Instructions to follow: Please convert the text from the start of the data through the line containing "Eckdaten des Wintersemester 2026/2027", including that line, into a JSON list of strings with one string per line and blank lines omitted. Include no other lines.

Given records:
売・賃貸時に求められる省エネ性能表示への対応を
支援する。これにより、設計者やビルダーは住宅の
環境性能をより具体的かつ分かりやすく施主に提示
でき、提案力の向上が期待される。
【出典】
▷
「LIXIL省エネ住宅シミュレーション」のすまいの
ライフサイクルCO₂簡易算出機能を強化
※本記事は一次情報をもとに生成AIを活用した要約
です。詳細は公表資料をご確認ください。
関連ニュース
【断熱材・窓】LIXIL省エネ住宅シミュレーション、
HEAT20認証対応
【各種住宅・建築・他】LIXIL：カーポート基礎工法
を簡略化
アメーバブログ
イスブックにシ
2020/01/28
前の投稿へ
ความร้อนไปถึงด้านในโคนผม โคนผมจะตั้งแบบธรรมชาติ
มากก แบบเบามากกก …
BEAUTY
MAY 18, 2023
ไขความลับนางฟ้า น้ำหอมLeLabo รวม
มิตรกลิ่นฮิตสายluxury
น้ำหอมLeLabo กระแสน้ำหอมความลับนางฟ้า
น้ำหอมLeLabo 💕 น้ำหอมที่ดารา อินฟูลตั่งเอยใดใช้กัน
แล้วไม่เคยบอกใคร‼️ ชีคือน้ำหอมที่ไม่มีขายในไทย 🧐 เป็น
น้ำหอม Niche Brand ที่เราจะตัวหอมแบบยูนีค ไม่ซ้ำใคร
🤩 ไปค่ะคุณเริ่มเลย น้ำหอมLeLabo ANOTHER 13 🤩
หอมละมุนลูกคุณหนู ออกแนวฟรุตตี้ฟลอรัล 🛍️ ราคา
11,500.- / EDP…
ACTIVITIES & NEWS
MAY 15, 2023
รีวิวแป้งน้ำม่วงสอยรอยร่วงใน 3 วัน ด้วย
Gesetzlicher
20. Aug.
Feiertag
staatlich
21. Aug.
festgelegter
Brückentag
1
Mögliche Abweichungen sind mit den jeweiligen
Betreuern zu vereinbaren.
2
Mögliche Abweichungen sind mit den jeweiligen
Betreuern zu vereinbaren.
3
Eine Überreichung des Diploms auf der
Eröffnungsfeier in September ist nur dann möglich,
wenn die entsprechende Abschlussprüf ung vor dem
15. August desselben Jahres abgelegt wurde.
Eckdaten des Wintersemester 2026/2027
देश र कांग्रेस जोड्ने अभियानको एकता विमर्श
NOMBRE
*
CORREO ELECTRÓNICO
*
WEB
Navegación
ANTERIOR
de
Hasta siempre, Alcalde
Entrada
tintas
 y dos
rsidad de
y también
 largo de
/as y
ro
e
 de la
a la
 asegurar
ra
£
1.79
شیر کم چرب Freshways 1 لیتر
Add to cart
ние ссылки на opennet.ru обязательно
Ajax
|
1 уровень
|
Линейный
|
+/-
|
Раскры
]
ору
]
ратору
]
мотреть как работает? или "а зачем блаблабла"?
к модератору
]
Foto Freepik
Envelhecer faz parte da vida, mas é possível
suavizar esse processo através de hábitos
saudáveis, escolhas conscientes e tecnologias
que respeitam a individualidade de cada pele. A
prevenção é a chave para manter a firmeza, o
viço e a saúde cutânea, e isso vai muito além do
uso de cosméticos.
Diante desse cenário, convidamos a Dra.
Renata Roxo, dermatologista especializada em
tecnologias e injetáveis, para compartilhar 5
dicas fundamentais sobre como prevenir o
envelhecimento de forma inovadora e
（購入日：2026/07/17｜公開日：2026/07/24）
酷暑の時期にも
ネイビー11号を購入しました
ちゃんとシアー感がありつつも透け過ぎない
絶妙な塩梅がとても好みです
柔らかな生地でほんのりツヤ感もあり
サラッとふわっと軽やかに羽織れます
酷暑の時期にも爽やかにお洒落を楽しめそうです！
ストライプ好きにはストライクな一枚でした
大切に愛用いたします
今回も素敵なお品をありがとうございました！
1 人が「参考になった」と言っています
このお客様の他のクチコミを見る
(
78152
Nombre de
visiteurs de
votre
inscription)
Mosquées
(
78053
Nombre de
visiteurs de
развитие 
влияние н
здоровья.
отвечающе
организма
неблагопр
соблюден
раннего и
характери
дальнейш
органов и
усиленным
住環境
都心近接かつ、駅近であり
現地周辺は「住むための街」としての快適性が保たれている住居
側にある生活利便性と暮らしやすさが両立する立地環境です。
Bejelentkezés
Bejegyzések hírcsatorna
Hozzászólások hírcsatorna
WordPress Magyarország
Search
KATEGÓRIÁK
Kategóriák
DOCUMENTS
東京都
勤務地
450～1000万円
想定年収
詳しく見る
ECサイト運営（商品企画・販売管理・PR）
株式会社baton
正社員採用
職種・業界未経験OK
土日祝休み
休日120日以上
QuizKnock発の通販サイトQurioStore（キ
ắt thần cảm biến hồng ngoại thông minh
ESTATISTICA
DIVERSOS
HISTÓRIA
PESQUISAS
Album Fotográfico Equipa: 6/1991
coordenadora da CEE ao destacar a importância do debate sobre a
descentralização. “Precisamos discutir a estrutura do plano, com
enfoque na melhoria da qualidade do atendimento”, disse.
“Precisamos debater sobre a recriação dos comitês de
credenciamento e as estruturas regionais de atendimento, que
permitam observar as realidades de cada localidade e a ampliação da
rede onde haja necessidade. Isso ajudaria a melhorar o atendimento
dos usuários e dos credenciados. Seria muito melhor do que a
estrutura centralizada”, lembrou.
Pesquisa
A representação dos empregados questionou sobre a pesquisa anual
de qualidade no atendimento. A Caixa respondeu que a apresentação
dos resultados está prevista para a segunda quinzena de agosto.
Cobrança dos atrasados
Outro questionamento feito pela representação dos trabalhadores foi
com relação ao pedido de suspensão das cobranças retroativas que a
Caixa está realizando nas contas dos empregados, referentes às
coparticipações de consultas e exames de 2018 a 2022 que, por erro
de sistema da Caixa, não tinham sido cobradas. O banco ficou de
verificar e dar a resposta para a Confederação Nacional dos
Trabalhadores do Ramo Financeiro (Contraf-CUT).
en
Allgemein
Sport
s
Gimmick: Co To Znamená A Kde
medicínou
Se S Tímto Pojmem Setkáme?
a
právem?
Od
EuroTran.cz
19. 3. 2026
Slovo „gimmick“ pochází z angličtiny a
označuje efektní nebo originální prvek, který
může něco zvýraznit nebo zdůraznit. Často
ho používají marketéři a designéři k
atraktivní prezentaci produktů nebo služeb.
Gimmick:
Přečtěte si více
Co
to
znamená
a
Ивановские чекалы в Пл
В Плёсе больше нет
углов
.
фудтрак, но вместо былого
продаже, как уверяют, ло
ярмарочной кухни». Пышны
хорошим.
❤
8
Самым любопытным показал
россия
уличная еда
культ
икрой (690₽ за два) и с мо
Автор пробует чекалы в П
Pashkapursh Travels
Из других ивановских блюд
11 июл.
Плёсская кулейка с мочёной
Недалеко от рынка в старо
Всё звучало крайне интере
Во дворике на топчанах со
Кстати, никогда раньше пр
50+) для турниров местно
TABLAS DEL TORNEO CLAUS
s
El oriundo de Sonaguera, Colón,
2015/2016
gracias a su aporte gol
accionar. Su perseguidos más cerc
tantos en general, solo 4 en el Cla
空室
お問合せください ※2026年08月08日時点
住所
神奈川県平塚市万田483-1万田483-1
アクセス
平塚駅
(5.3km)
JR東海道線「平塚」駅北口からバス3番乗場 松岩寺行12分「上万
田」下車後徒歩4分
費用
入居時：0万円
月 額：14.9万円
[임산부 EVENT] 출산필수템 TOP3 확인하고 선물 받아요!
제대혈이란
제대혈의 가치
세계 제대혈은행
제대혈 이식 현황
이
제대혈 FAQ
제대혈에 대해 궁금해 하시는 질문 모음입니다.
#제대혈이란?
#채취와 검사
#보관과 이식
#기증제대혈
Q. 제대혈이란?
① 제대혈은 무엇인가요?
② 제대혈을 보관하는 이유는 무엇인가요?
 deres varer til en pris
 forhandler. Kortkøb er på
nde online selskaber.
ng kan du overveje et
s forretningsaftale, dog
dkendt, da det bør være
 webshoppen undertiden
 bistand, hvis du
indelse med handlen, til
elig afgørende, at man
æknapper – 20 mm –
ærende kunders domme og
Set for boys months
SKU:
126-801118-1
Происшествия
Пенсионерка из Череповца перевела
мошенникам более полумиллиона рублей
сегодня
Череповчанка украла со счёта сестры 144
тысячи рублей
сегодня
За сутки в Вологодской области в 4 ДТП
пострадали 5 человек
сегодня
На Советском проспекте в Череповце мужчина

Exercise solution:
[
  "売・賃貸時に求められる省エネ性能表示への対応を",
  "支援する。これにより、設計者やビルダーは住宅の",
  "環境性能をより具体的かつ分かりやすく施主に提示",
  "でき、提案力の向上が期待される。",
  "【出典】",
  "▷",
  "「LIXIL省エネ住宅シミュレーション」のすまいの",
  "ライフサイクルCO₂簡易算出機能を強化",
  "※本記事は一次情報をもとに生成AIを活用した要約",
  "です。詳細は公表資料をご確認ください。",
  "関連ニュース",
  "【断熱材・窓】LIXIL省エネ住宅シミュレーション、",
  "HEAT20認証対応",
  "【各種住宅・建築・他】LIXIL：カーポート基礎工法",
  "を簡略化",
  "アメーバブログ",
  "イスブックにシ",
  "2020/01/28",
  "前の投稿へ",
  "ความร้อนไปถึงด้านในโคนผม โคนผมจะตั้งแบบธรรมชาติ",
  "มากก แบบเบามากกก …",
  "BEAUTY",
  "MAY 18, 2023",
  "ไขความลับนางฟ้า น้ำหอมLeLabo รวม",
  "มิตรกลิ่นฮิตสายluxury",
  "น้ำหอมLeLabo กระแสน้ำหอมความลับนางฟ้า",
  "น้ำหอมLeLabo 💕 น้ำหอมที่ดารา อินฟูลตั่งเอยใดใช้กัน",
  "แล้วไม่เคยบอกใคร‼️ ชีคือน้ำหอมที่ไม่มีขายในไทย 🧐 เป็น",
  "น้ำหอม Niche Brand ที่เราจะตัวหอมแบบยูนีค ไม่ซ้ำใคร",
  "🤩 ไปค่ะคุณเริ่มเลย น้ำหอมLeLabo ANOTHER 13 🤩",
  "หอมละมุนลูกคุณหนู ออกแนวฟรุตตี้ฟลอรัล 🛍️ ราคา",
  "11,500.- / EDP…",
  "ACTIVITIES & NEWS",
  "MAY 15, 2023",
  "รีวิวแป้งน้ำม่วงสอยรอยร่วงใน 3 วัน ด้วย",
  "Gesetzlicher",
  "20. Aug.",
  "Feiertag",
  "staatlich",
  "21. Aug.",
  "festgelegter",
  "Brückentag",
  "1",
  "Mögliche Abweichungen sind mit den jeweiligen",
  "Betreuern zu vereinbaren.",
  "2",
  "Mögliche Abweichungen sind mit den jeweiligen",
  "Betreuern zu vereinbaren.",
  "3",
  "Eine Überreichung des Diploms auf der",
  "Eröffnungsfeier in September ist nur dann möglich,",
  "wenn die entsprechende Abschlussprüf ung vor dem",
  "15. August desselben Jahres abgelegt wurde.",
  "Eckdaten des Wintersemester 2026/2027"
]